Please forward this message.
Robert H. Jones, retired teacher
From John Curry, January 26 2013
Jan 24, 2013
Can you tell me about double dipping?
I keep reading about public officials "double-dipping." Can you tell me exactly what that is and why there seems to be so many government employees doing it? I'm also wondering if the average Joe, the kind of guy who works in the private sector, can double-dip after he retires and starts collecting Social Security benefits.
First, let me say I am in no way a retirement or pension expert. But, I can provide you with some basic information about public employee retirement and what's commonly referred to as "double dipping" Double dipping is when a public employee who has retired and is collecting his or her full pension is then rehired and collects his or her regular salary and benefits AND public pension at the same time.
This can happen a variety of ways, but the way most people refer to "double dipping" is when someone — usually in a high-level position — simply submits the correct paperwork to retire and is immediately re-hired at the same agency without ever really leaving the job.

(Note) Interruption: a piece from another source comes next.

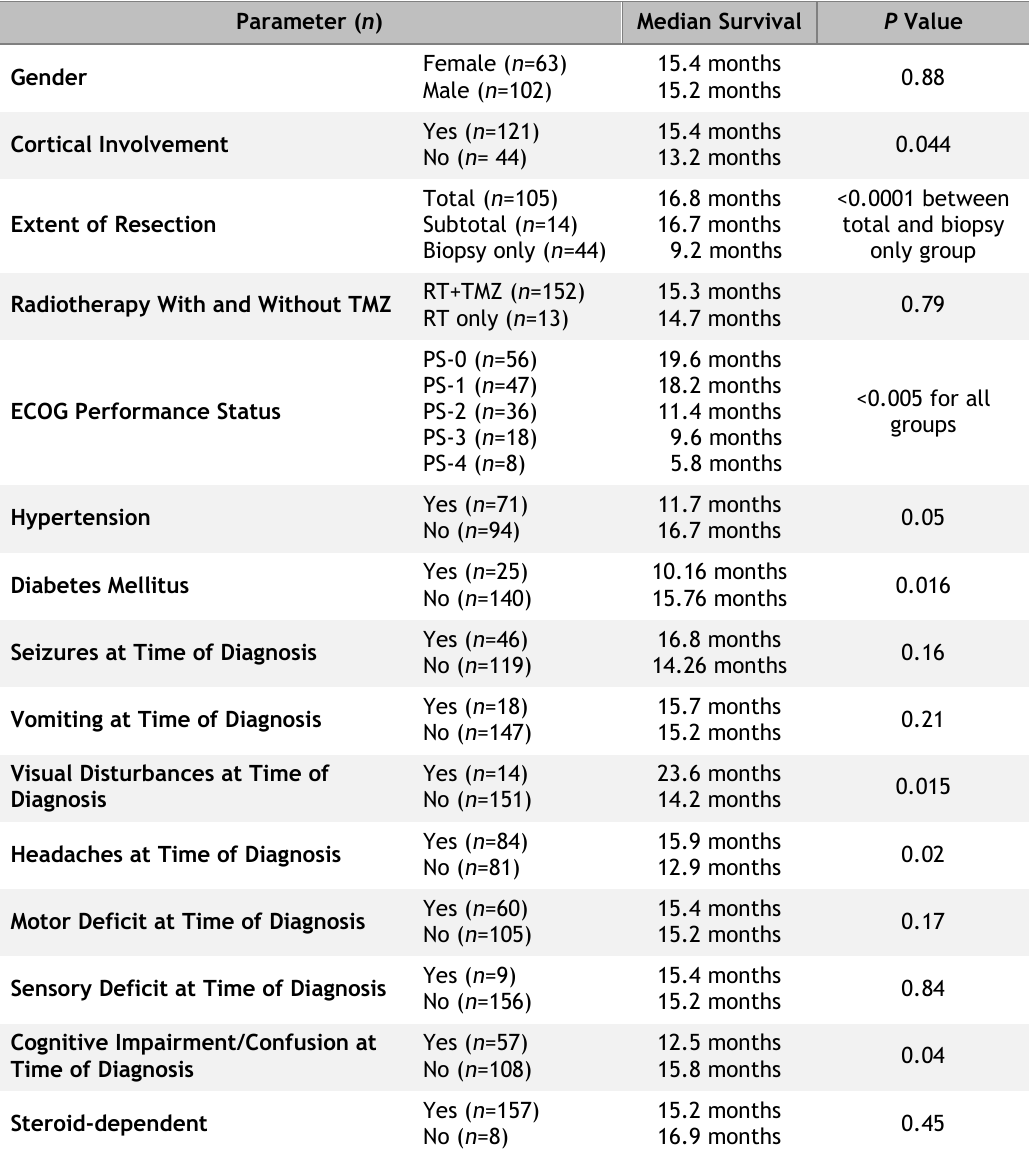
Table 1. Univariate Analysis of Clinical Factors to Predict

It's retirement "on paper" to start the pension benefits, but the public employee just keeps on working the same job at the same wage.

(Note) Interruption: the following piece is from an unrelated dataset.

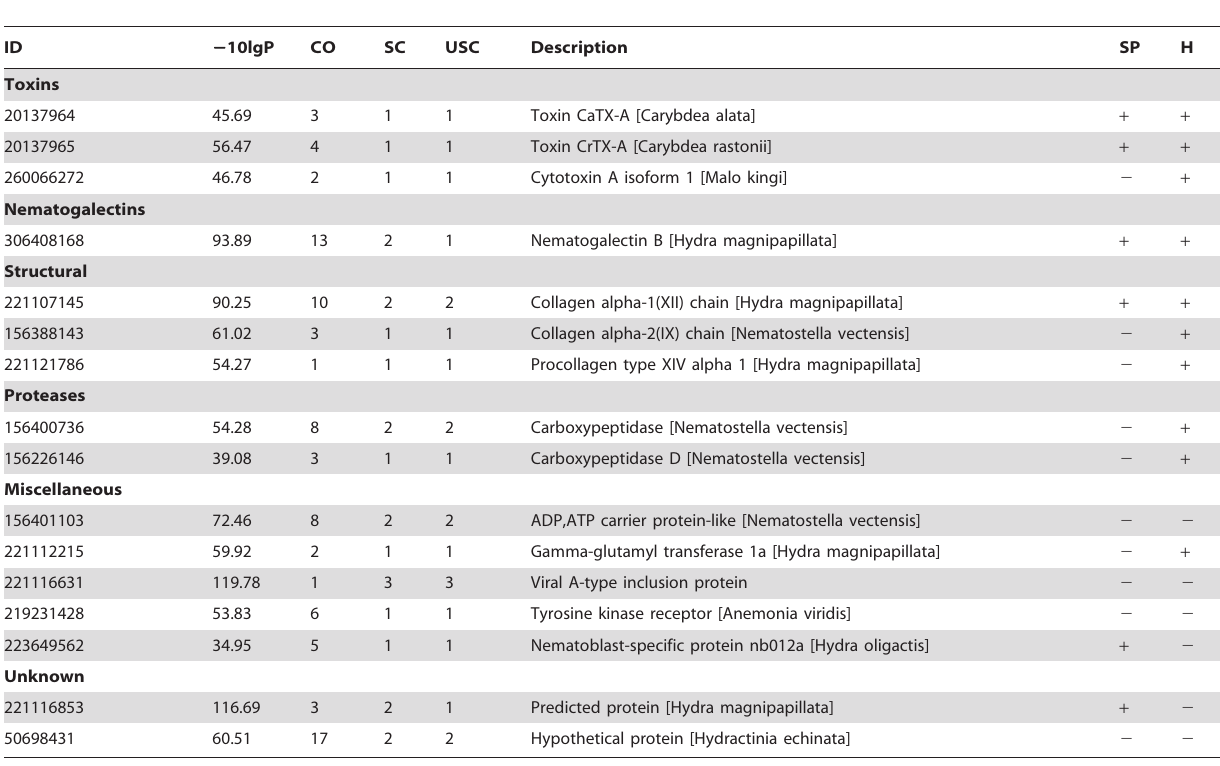
Table 2. Additional proteins identified using a homology search of de novo sequence tags in PEAKS.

Why public employees retire and keep working has to do with a few things. One is that they can retire and start collection their pension much earlier than workers in the private sector.
There are different permitted retirement ages for different types of workers (teachers, law enforcement, ect.)
For employees in the Ohio School Retirement System, here is the following edibility table:
A member who joins SERS before May 14, 2008 will be eligible for a guaranteed lifetime monthly pension with the following combinations of age and service credit. • 5 years of service credit at age 60; or • 25 years of service credit at age 55; or • 30 years of service credit at any age.
Members who join SERS on or after May 14, 2008 will be eligible for a guaranteed lifetime monthly pension with the following combinations: • 10 years of service credit at age 62; or • 25 years of service credit at age 60; or • 30 years of service credit at age 55.
Other Ohio public employees have the same eligibility requirements as the pre-2008 teachers retirement eligibility.
Law enforcement officers with at least 25 years of service may file for retirement benefits at age 48 or older. This can include four to five years of military service.
As you can see, these folks can potentially start collecting benefits quite young. A public employee who starts working at age 22 could potentially retire with full benefits at age 52 when he or she is still willing and able to work.
Please note that while it's controversial, there is nothing illegal about public employees taking their pension and continuing to work, so many make the choice to do just that. Whether or not you think they should be able to do this is a matter of opinion.
In the public sector, of course, workers can't retire until age 66 or 67 (depending on when they were born) for full benefits. Those who take early retirement at age 62 pay a 25 percent penalty on their benefits.
Workers who have reached full retirement age can indeed continue to work and receive their full benefits. But, by the time most people are 67, they don't want to continue to work unless they have to. According to the Social Security Administration, social security benefits usually only cover about 40 percent of the average person's expenses. If you haven't saved additional money in a retirement account, you may have to continue to work or learn to live very frugally off your social security benefits.
This may be the longest Mailbag answer ever, but I hope it helps explain things. Because of the sensitive nature of this issue I included links to where I got my information.